Polar Vortex Talk Abounds, But U.S. Sees Mild Winter for Most
(Bloomberg) -- The U.S. is due for warmer-than-average weather across the South and most of the East Coast this winter, potentially easing natural gas shortfalls that have driven prices near record highs and spurred demand for coal around the globe.
Temperatures from Maine to Florida to Southern California are likely to be above average, the U.S. Climate Prediction Center said in its annual winter outlook released Thursday. The Pacific Northwest and Alaska are forecast to be colder than normal. The key meteorological condition is La Nina, when cool water in the Pacific Ocean affects weather patterns.
“During La Nina events, we do favor warmer-than-normal conditions,” Jon Gottschalck, head of the center’s operational prediction branch, said during a conference call.
The outlook signals demand for gas to heat homes will remain low over the next several months, freeing up more fuel for power plants. The global economic recovery has led to surging need for electricity and booming gas exports from the U.S. Mild weather will help ensure that utilities have adequate supplies of gas and coal to keep the lights on.
It also means there may be less of a push to curtail gas exports to Europe and Asia, where fuel shortfalls have already triggered power outages and blackouts.
The big question now is whether the U.S. will still see bursts of frigid weather at points this coming season. Last winter, the polar vortex -- a swirl of winds that locks cold air in the Arctic -- gave way and released in February a blast of icy air that reached all the way to Texas, crippling the electric grid and killing at least 210 people.
While Gottschalck didn’t rule out the chances of polar vortex conditions bringing on cold weather again, he said that’s more typical in the late winter and it’s too soon now to make accurate predictions.
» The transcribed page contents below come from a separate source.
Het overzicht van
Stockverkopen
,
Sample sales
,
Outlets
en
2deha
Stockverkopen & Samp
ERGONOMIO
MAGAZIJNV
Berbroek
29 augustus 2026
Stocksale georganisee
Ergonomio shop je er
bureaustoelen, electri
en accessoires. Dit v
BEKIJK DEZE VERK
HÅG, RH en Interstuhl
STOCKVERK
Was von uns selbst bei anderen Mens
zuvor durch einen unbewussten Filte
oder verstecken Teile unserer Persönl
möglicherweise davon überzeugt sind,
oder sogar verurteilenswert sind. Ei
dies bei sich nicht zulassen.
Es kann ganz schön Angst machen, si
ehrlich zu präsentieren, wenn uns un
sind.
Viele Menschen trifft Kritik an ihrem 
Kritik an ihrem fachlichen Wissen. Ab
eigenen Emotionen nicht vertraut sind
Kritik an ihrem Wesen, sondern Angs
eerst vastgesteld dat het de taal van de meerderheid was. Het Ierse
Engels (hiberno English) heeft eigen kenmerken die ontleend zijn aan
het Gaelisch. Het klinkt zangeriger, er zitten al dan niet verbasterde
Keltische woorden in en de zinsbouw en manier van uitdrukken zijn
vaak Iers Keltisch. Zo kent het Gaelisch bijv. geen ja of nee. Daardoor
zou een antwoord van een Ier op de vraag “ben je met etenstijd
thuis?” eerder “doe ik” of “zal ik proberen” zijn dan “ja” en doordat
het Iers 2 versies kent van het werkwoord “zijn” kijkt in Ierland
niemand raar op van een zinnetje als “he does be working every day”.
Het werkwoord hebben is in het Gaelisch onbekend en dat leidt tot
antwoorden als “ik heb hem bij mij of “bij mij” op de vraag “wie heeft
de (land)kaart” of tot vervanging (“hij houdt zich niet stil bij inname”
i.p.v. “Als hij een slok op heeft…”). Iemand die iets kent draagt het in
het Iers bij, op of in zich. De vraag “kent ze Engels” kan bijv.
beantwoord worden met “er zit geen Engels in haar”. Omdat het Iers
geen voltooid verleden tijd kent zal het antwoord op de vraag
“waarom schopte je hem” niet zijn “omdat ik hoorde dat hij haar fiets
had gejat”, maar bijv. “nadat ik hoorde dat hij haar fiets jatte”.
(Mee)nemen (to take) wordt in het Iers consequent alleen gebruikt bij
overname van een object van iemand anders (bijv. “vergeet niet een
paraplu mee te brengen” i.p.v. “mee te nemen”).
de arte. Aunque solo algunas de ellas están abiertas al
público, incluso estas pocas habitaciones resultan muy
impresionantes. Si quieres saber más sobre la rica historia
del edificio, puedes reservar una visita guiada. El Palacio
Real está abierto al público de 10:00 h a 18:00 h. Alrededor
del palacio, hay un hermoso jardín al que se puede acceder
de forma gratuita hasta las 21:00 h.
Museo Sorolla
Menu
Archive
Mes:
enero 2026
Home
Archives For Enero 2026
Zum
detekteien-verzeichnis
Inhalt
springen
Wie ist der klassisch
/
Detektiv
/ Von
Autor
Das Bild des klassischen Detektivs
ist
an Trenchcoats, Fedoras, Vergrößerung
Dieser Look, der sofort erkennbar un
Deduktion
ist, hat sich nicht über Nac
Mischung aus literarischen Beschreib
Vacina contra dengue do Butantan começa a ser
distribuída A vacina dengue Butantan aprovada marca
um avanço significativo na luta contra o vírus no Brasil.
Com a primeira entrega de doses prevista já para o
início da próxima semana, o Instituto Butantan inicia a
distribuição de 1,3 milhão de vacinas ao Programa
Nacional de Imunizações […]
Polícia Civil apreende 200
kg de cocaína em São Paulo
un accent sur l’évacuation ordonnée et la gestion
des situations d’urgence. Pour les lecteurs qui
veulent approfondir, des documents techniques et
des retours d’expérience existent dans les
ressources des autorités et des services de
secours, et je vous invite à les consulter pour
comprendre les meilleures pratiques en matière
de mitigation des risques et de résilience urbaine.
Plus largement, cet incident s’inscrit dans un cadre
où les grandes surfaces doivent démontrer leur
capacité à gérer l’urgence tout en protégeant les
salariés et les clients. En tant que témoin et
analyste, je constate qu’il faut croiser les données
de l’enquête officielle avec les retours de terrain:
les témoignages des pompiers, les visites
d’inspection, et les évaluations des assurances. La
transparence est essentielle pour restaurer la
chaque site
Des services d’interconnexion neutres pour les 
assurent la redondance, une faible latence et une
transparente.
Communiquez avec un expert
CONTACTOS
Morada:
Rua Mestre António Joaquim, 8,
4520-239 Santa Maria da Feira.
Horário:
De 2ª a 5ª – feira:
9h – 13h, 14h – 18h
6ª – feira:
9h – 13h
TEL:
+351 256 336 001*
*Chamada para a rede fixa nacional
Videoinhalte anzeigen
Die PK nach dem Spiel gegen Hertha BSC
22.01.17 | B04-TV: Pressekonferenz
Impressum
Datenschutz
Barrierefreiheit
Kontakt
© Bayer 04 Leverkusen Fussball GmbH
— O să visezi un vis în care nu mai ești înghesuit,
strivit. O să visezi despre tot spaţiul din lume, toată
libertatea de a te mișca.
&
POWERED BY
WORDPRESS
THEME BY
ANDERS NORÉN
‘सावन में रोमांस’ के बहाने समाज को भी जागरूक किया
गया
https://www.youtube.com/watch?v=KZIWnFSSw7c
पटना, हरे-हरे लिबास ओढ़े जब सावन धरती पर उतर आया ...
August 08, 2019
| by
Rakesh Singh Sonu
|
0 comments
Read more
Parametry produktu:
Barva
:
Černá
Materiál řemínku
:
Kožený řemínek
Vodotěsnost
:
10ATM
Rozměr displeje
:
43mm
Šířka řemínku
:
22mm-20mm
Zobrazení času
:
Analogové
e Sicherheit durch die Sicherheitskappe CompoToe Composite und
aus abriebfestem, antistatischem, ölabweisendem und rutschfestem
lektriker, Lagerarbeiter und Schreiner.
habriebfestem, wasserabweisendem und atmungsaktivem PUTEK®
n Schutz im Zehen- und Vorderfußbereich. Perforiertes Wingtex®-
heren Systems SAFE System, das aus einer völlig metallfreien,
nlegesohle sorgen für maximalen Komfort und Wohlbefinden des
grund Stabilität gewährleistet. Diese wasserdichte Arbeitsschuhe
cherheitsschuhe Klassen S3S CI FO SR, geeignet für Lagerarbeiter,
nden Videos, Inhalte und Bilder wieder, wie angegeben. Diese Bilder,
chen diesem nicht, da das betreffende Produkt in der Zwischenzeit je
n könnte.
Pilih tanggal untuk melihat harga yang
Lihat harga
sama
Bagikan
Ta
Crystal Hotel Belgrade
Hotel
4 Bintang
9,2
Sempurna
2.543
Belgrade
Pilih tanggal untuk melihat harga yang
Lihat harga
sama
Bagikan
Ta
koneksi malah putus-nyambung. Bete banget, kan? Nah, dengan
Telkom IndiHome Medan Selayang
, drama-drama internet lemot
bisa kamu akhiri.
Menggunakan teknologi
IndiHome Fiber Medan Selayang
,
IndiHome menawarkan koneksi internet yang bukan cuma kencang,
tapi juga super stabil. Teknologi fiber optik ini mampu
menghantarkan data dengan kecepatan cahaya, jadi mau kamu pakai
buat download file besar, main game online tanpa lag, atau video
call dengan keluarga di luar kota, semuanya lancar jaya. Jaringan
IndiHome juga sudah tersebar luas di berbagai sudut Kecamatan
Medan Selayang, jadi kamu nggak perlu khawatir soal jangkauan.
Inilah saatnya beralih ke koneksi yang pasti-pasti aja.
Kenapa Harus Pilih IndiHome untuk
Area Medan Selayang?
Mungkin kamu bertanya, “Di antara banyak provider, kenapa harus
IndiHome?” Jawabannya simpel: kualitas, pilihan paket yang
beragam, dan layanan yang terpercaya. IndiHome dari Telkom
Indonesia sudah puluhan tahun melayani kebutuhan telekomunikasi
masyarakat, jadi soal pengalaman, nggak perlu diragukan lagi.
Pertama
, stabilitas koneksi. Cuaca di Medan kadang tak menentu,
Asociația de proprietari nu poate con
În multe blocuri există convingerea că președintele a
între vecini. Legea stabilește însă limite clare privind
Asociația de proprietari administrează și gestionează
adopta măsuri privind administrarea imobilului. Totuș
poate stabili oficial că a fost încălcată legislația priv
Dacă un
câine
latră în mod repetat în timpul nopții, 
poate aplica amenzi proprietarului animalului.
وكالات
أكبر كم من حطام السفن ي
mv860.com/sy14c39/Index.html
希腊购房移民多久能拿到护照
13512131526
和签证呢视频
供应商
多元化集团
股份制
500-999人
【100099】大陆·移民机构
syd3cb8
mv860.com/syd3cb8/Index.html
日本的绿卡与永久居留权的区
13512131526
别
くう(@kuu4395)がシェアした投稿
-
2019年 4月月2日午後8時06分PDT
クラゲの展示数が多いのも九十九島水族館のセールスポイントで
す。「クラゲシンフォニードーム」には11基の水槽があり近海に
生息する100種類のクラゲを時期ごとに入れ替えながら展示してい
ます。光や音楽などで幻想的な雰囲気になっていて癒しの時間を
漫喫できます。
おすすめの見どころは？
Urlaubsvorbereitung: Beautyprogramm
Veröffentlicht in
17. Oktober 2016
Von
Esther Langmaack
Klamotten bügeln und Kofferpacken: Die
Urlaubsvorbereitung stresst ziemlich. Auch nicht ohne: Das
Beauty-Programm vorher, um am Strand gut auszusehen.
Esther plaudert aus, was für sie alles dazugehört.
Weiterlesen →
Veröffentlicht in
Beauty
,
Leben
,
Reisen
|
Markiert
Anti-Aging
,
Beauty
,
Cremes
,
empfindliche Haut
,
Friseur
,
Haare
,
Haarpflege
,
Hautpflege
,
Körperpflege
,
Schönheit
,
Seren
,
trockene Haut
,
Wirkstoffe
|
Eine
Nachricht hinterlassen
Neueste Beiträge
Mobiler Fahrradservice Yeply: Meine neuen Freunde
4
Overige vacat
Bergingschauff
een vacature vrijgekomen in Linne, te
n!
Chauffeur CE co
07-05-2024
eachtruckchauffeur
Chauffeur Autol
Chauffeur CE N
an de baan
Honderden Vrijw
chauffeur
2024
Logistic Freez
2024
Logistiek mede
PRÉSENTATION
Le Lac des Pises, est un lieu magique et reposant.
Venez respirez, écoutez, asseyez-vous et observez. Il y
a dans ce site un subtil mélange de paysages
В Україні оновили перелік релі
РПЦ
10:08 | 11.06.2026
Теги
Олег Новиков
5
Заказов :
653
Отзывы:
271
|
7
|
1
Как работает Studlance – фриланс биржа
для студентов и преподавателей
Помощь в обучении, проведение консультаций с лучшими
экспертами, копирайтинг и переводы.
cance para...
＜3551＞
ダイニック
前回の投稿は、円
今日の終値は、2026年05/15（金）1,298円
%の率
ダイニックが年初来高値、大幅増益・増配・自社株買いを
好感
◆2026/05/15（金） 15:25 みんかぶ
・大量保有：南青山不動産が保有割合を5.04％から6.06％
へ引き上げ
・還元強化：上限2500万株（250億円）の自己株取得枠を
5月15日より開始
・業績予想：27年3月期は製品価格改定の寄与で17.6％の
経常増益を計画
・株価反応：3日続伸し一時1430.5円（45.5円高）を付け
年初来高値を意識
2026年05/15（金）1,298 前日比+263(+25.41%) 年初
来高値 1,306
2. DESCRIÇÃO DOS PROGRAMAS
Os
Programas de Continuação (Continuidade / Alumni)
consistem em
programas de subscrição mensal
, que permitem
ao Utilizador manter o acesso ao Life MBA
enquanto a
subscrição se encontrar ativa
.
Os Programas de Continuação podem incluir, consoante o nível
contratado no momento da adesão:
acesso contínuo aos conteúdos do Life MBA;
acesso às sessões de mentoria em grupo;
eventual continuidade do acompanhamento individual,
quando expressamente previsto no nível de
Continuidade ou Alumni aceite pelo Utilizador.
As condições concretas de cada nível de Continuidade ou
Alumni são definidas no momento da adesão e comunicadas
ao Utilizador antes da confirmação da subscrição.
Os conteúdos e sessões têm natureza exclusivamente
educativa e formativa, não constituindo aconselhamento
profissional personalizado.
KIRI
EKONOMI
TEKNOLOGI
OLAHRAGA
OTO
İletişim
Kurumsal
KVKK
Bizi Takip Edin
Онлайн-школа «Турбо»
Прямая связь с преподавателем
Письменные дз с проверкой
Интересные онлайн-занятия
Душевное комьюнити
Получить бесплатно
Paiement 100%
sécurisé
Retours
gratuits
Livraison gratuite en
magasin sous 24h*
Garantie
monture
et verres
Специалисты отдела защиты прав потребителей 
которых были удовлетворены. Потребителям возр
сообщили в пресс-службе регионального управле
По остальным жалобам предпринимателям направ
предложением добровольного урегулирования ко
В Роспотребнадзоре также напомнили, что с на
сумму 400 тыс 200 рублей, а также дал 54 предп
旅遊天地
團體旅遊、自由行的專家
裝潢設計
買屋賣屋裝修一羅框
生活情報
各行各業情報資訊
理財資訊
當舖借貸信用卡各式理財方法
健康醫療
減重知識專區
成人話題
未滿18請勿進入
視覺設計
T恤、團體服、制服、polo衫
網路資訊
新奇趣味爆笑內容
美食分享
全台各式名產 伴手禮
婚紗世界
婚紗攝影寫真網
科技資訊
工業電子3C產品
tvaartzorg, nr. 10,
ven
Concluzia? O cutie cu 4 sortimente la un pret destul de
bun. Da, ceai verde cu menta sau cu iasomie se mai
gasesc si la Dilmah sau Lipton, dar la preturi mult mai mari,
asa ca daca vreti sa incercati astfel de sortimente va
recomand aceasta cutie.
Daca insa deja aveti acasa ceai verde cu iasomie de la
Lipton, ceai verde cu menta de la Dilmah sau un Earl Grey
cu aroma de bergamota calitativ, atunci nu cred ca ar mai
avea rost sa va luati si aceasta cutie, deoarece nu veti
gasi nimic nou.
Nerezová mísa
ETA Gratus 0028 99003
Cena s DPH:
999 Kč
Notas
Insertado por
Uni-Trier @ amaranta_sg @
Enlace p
La Nina also tends to move the typical track for winter storms in the Northeast further inland. That may mean lower snowfall from Washington, D.C., to New York.
In the near future, the forecast includes heavy rain in Northern California and the Pacific Northwest, the center said. As much a 10 inches of precipitation is expected, easing persistent drought conditions.
“The next several weeks will be a very wet period,” Gottschalck said.